Digital channels are arguably the cheapest, most efficient way to get regular, real-time customer feedback. Unbranded websites and Google Ads are simple but effective ways of understanding how customers are talking about their challenges and searching for information.
Due to regulatory restrictions and Sunshine Act limitations, marketers often assume that opportunities for direct customer interaction are limited.

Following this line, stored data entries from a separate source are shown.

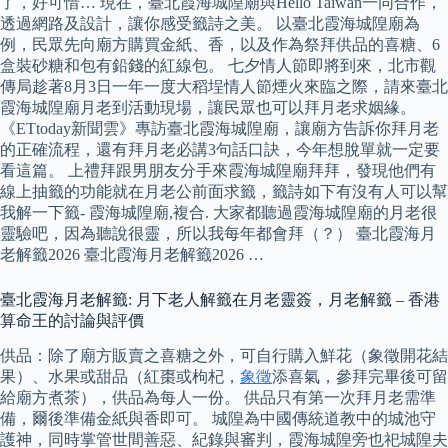
了，好可惜… 現在，臺北霞海城隍廟與Hello Taiwan一同合作，
透過網路及設計，讓你感受籤詩之美。 以臺北霞海城隍廟為
例，民眾先向廟方購買金紙、香，以及作為祭拜供品的喜糖、6
盒裝砂糖和包有鉛錢的紅線包。 七夕情人節即將到來，北市觀
傳局趁著8月3日一年一度大稻埕情人節煙火來臨之際，請來臺北
霞海城隍廟月老到活動現場，讓民眾也可以拜月老求姻緣。
《ETtoday新聞雲》專訪臺北霞海城隍廟，讓廟方告訴你拜月老
的正確流程，還有拜月老必講3句話口訣，今年想脫單就一定要
看這篇。 上禮拜跟男朋友分手來霞海城隍廟拜拜，發現他們有
線上抽籤的功能就在月老公前面求籤，籤詩如下有沒有人可以幫
我解一下籤- 霞海城隍廟,複合. 大家都聽過霞海城隍廟的月老很
靈驗吧，因為聽說很靈，所以我每年都會拜（？） 臺北霞海月
老解籤2026 臺北霞海月老解籤2026 …
臺北霞海月老解籤: 月下老人解籤在月老靈簽，月老解籤 – 香港
算命王的討論與評價
供品：除了廟方販賣之喜糖之外，可自行購入鮮花（象徵開花結
果）、水果或甜品（紅棗或枸杞，
象徵
添喜氣，參拜完畢後可留
給廟方煮茶），供品為每人一份。 供品只有第一次拜月老需準
備，爾後準備金紙與香即可。 城隍為中國傳統道教中的城池守
護神，同時掌管世間善惡、紀錄與審判，霞海城隍旁也祀城隍夫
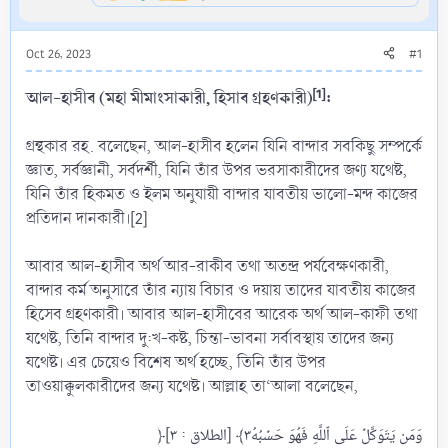
Oct 26, 2023
#1
[1]
আল-হাসীব (মহা মীমাংসাকারী, হিসাব গ্রহণকারী)
:
গ্রন্থকার রহ. বলেছেন, আল-হাসীব হলেন যিনি বান্দার সবকিছু সম্পর্কে
জ্ঞাত, সর্বজ্ঞানী, সর্বদর্শী, যিনি তাঁর উপর ভরসাকারীদের জণ্য যথেষ্ট,
যিনি তাঁর হিকমত ও ইলম অনুযায়ী বান্দার যাবতীয় ভালো-মন্দ কাজের
প্রতিদান দানকারী।[2]
আবার আল-হাসীব অর্থ আর-রাকীব তথা অতন্দ্র পর্যবেক্ষণকারী,
বান্দার কর্ম অনুসারে তাঁর ন্যায় বিচার ও দয়ায় তাদের যাবতীয় কাজের
হিসেব গ্রহণকারী। আবার আল-হাসীবের আরেক অর্থ আল-কাফী তথা
যথেষ্ট, তিনি বান্দার দু:খ-কষ্ট, চিন্তা-ভাবনা সর্বাবস্থায় তাদের জন্য
যথেষ্ট। এর চেয়েও বিশেষ অর্থ হচ্ছে, তিনি তাঁর উপর
তাওয়াক্কুলকারীদের জন্য যথেষ্ট। আল্লাহ তা‘আলা বলেছেন,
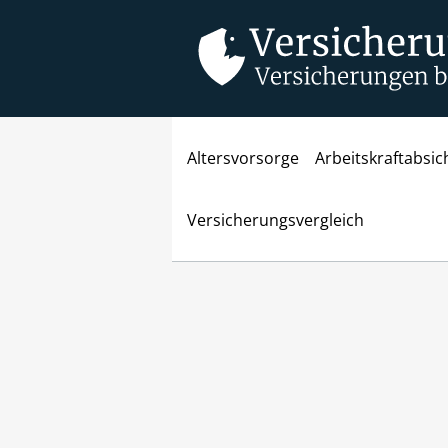
Altersvorsorge
Arbeitskraftabsi
Versicherungsvergleich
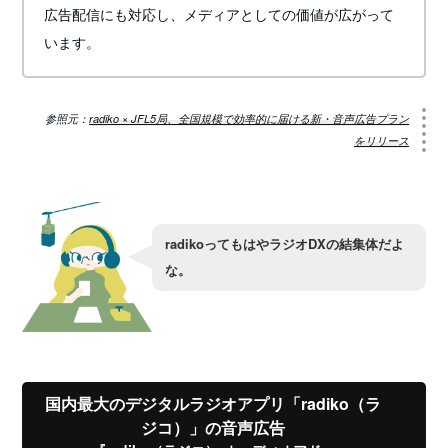
広告配信にも対応し、メディアとしての価値が広がって
います。
参照元：
radiko × JFL5局、全国規模で効率的に届ける新・音声広告プラン
をリリース
radikoってもはやラジオDXの結集体だよ
な。
国内最大のデジタルラジオアプリ「radiko（ラ
ジコ）」の音声広告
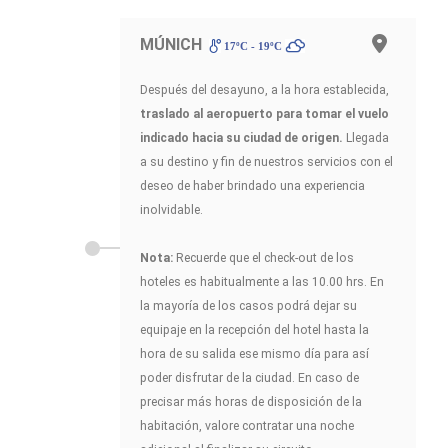
MÚNICH
17ºC - 19ºC
Después del desayuno, a la hora establecida,
traslado al aeropuerto para tomar el vuelo
indicado hacia su ciudad de origen.
Llegada
a su destino y fin de nuestros servicios con el
deseo de haber brindado una experiencia
inolvidable.
Nota:
Recuerde que el check-out de los
hoteles es habitualmente a las 10.00 hrs. En
la mayoría de los casos podrá dejar su
equipaje en la recepción del hotel hasta la
hora de su salida ese mismo día para así
poder disfrutar de la ciudad. En caso de
precisar más horas de disposición de la
habitación, valore contratar una noche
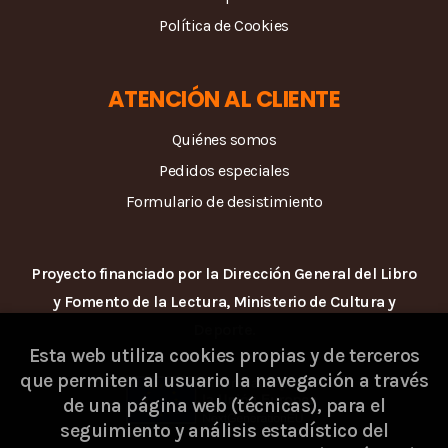
Política de Cookies
ATENCIÓN AL CLIENTE
Quiénes somos
Pedidos especiales
Formulario de desistimiento
Proyecto financiado por la Dirección General del Libro
y Fomento de la Lectura, Ministerio de Cultura y
Deporte.
Esta web utiliza cookies propias y de terceros
que permiten al usuario la navegación a través
de una página web (técnicas), para el
seguimiento y análisis estadístico del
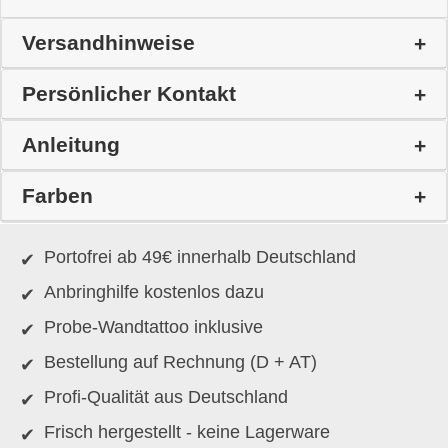
Versandhinweise
Persönlicher Kontakt
Anleitung
Farben
Portofrei ab 49€ innerhalb Deutschland
Anbringhilfe kostenlos dazu
Probe-Wandtattoo inklusive
Bestellung auf Rechnung (D + AT)
Profi-Qualität aus Deutschland
Frisch hergestellt - keine Lagerware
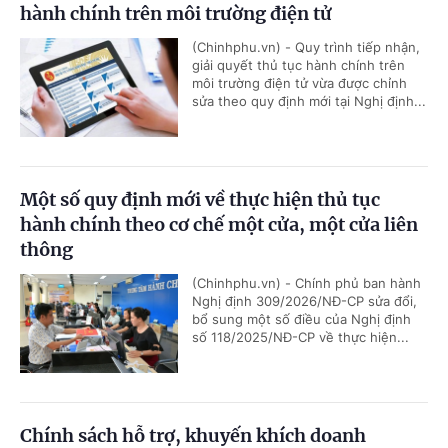
hành chính trên môi trường điện tử
(Chinhphu.vn) - Quy trình tiếp nhận,
giải quyết thủ tục hành chính trên
môi trường điện tử vừa được chỉnh
sửa theo quy định mới tại Nghị định...
Một số quy định mới về thực hiện thủ tục
hành chính theo cơ chế một cửa, một cửa liên
thông
(Chinhphu.vn) - Chính phủ ban hành
Nghị định 309/2026/NĐ-CP sửa đổi,
bổ sung một số điều của Nghị định
số 118/2025/NĐ-CP về thực hiện...
Chính sách hỗ trợ, khuyến khích doanh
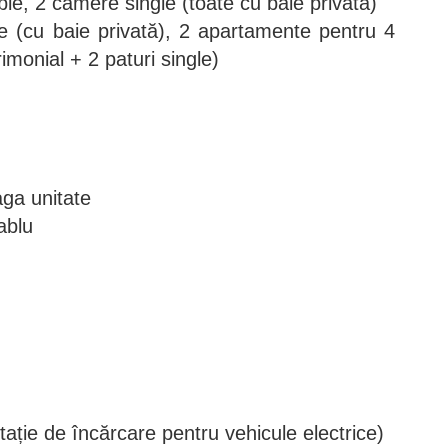
e, 2 camere single (toate cu baie privată)
 (cu baie privată), 2 apartamente pentru 4
monial + 2 paturi single)
aga unitate
ablu
tație de încărcare pentru vehicule electrice)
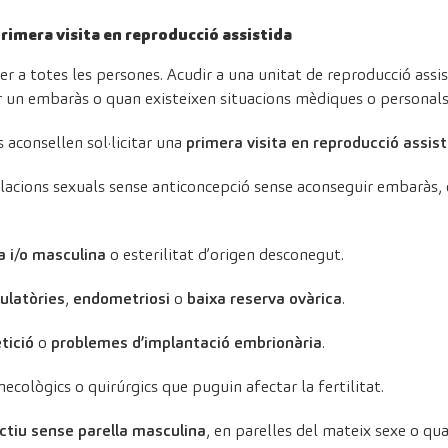
primera visita en reproducció assistida
r a totes les persones. Acudir a una unitat de reproducció assi
r un embaràs o quan existeixen situacions mèdiques o personals 
 aconsellen sol·licitar una
primera visita en reproducció assist
acions sexuals sense anticoncepció sense aconseguir embaràs,
a i/o masculina
o esterilitat d’origen desconegut.
ulatòries
,
endometriosi
o
baixa reserva ovàrica
.
tició
o
problemes d’implantació embrionària
.
necològics o quirúrgics que puguin afectar la fertilitat.
ctiu sense parella masculina
, en parelles del mateix sexe o qu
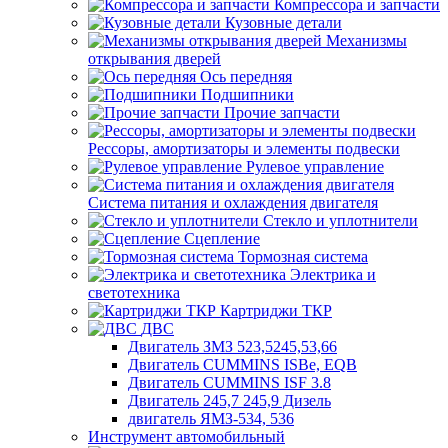
Компрессора и запчасти
Кузовные детали
Механизмы
открывания дверей
Ось передняя
Подшипники
Прочие запчасти
Рессоры, амортизаторы и элементы подвески
Рулевое управление
Система питания и охлаждения двигателя
Стекло и уплотнители
Сцепление
Тормозная система
Электрика и
светотехника
Картриджи ТКР
ДВС
Двигатель ЗМЗ 523,5245,53,66
Двигатель CUMMINS ISBe, EQB
Двигатель CUMMINS ISF 3.8
Двигатель 245,7 245,9 Дизель
двигатель ЯМЗ-534, 536
Инструмент автомобильный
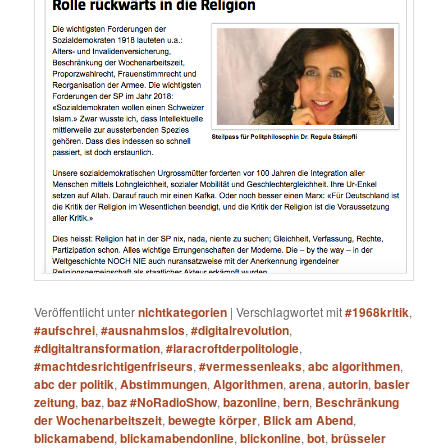
Veröffentlicht unter
nichtkategorien
|
Verschlagwortet mit
#1968kritik
,
#aufschrei
,
#ausnahmslos
,
#digitalrevolution
,
#digitaltransformation
,
#laracroftderpolitologie
,
#machtdesrichtigenfriseurs
,
#vermessenleaks
,
abc algorithmen
,
abc der politik
,
Abstimmungen
,
Algorithmen
,
arena
,
autorin
,
basler
zeitung
,
baz
,
baz #NoRadioShow
,
bazonline
,
bern
,
Beschränkung
der Wochenarbeitszeit
,
bewegte körper
,
Blick am Abend
,
blickamabend
,
blickamabendonline
,
blickonline
,
bot
,
brüsseler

However, broadly speaking, companies can interact with potential customers as long as the interaction is not promotional, but rather helps the sponsor better understand their customer. Once you confirm the intent truly is research, not promotional or selling, follow local laws, including GDPR in the EU or fair market value honoraria caps, and conduct legal/compliance check-ins to deliver the research in a compliant way.
Also, make sure your company has connections and established protocols to shift from traditional market research such as survey and formal interviews to the collaborative, co-creative and immersive approaches cited above. Have each stakeholder group address potential biases at the project kick-off and before each major customer co-creation session. To avoid sample size bias, consider multiple data points and quantify emotionally charged insights.
By thinking about extended teams, healthcare organizations will improve the overall mind and skill sets of their agile teams and thus better position themselves to provide the best customer experience.